O réu teria entrado no salão onde a festa ocorria porque queria desarmar Marcelo, mas foi impedido após ser atingido por tiros da vítima: “Se eu quisesse matar o Marcelo, eu tinha matado desde antes“.

Ao perguntarem por que voltou para brigar com Marcelo, Guaranho afirmou que a vítima teria atingido o olho do filho ao jogar areia no carro, por isso voltou para tirar satisfação.

Portanto, a defesa do réu alegou legítima defesa, que é uma excludente de ilicitude, prevista no artigo 25, do código penal, segundo a qual aquele que, usando moderadamente dos meios necessários, repele injusta agressão, atual ou iminente, a direito seu ou de outrem, não comete crime, conforme artigo 23, II, do código penal.

CP

Exclusão de ilicitude        

Art. 23 - Não há crime quando o agente pratica o fato:        

I - em estado de necessidade;        

II - em legítima defesa;

III - em estrito cumprimento de dever legal ou no exercício regular de direito.

...

Art. 25 - Entende-se em legítima defesa quem, usando moderadamente dos meios necessários, repele injusta agressão, atual ou iminente, a direito seu ou de outrem.

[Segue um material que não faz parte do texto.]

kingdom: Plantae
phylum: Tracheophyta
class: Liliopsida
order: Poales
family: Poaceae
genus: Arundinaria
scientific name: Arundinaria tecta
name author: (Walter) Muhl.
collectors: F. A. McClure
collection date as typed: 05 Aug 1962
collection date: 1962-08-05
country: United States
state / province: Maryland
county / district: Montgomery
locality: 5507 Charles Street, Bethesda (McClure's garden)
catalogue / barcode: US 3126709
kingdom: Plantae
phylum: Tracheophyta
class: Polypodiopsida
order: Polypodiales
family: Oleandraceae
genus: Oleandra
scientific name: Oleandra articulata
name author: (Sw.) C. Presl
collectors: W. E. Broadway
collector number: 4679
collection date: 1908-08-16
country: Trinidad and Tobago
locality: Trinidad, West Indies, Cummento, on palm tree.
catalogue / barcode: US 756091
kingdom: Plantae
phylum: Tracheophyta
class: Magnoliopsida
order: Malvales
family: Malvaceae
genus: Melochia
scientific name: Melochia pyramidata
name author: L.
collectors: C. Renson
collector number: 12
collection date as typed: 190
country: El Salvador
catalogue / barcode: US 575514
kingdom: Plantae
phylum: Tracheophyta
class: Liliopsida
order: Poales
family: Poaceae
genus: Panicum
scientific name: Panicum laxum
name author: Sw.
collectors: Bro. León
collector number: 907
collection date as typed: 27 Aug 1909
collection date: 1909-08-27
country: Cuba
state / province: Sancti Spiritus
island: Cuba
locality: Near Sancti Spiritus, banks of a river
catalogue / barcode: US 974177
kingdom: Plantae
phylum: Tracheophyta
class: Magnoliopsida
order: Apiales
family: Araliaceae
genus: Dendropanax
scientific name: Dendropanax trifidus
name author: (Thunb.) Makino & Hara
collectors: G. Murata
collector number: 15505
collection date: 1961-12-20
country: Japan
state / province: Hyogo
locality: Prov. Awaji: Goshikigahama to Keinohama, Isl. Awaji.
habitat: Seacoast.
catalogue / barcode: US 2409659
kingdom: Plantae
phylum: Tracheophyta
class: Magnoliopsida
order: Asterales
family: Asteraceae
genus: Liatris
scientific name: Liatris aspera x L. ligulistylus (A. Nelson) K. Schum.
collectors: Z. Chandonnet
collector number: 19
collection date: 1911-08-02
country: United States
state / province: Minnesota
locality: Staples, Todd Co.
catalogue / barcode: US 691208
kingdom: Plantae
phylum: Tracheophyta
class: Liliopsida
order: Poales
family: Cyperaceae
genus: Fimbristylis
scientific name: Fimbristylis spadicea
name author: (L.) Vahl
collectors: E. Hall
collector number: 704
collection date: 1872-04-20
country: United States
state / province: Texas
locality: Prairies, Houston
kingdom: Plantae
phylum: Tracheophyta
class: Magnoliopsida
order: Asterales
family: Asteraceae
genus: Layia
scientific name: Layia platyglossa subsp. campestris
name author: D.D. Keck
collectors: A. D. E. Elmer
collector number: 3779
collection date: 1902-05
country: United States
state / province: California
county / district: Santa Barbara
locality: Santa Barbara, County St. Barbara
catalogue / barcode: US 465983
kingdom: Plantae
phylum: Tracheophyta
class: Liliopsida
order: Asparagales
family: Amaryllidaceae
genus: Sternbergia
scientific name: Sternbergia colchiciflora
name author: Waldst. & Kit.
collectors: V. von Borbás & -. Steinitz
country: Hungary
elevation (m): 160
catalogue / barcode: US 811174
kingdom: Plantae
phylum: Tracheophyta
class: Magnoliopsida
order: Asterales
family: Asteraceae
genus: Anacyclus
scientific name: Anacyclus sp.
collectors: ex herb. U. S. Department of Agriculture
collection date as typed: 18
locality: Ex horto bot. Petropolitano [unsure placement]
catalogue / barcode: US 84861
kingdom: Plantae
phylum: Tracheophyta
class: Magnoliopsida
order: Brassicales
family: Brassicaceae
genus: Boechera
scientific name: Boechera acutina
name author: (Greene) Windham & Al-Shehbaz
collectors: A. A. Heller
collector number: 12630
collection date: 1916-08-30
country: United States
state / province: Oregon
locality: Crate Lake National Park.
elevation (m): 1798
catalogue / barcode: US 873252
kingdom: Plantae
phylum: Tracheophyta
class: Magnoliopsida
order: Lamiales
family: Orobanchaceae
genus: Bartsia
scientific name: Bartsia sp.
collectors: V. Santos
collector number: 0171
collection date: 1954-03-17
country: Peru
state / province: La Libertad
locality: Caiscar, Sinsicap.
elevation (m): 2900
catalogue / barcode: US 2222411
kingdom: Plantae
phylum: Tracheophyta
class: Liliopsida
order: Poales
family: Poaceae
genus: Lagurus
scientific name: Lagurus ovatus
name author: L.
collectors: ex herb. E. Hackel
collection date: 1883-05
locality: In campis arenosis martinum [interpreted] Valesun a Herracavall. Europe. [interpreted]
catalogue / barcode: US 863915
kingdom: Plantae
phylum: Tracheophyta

Importante destacar que o STF julgou parcialmente procedente a ADPF 779, declarando inconstitucional a tese da legítima defesa da honra, por contrariar os princípios constitucionais da dignidade da pessoa humana, da proteção da vida e da igualdade de gênero.

Nesse mesmo julgamento, a Suprema Corte proibiu que a defesa, a acusação, a autoridade policial e o juízo utilizem, direta ou indiretamente, a tese de legítima defesa da honra (ou qualquer argumento que induza à tese) nas fases pré-processual ou processual penais, bem como durante o julgamento perante o tribunal do júri, sob pena de nulidade do ato e do julgamento.

Constou no acórdão da referida ADPF:

A “legítima defesa da honra” é recurso argumentativo/retórico odioso, desumano e cruel utilizado pelas defesas de acusados de feminicídio ou agressões contra a mulher para imputar às vítimas a causa de suas próprias mortes ou lesões. Constitui-se em ranço, na retórica de alguns operadores do direito, de institucionalização da desigualdade entre homens e mulheres e de tolerância e naturalização da violência doméstica, as quais não têm guarida na Constituição de 1988.

Referido recurso viola a dignidade da pessoa humana e os direitos à vida e à igualdade entre homens e mulheres (art. 1º, inciso III, e art. 5º,caput e inciso I, da CF/88), pilares da ordem constitucional brasileira. A ofensa a esses direitos concretiza-se, sobretudo, no estímulo à perpetuação do feminicídio e da violência contra a mulher. O acolhimento da tese teria o potencial de estimular práticas violentas contra as mulheres ao exonerar seus perpetradores da devida sanção.

Intolerância política

Uma discussão que dominou a opinião pública, e acabou sendo utilizada como fundamento da sentença, foi a questão da intolerância política, ou seja, o crime teria ocorrido pelo ódio à ideologia política do adversário.

O assassino, bolsonarista, não teria gostado do petista ter feito uma festa de aniversário com o tema acerca de Lula. Isso gerou o ataque brutal.

Tramita no Senado Federal um Projeto de Lei (PL nº 2.885/2022) que torna crime a intolerância política, prevendo punições para diversos tipos de condutas.

A proposta classifica como homicídio qualificado aquele praticado por motivação de intolerância política, podendo dar até 30 anos de reclusão. Nessa condição, passa a ser também um crime hediondo, o que o torna inafiançável e insuscetível de graça, indulto ou anistia, fiança e liberdade provisória.

Conclusão

Necessitamos de ações, posturas e exemplos, tanto do poder público quanto da sociedade, menos intolerantes e menos polarizadas, onde a pluralidade de ideias, pensamentos e ideologias, seja não só permitida, mas principalmente fomentada, incentivada.

O fato, infeliz e trágico, reflete um tema que pode ser cobrado em provas de direito constitucional, direito penal e processo penal.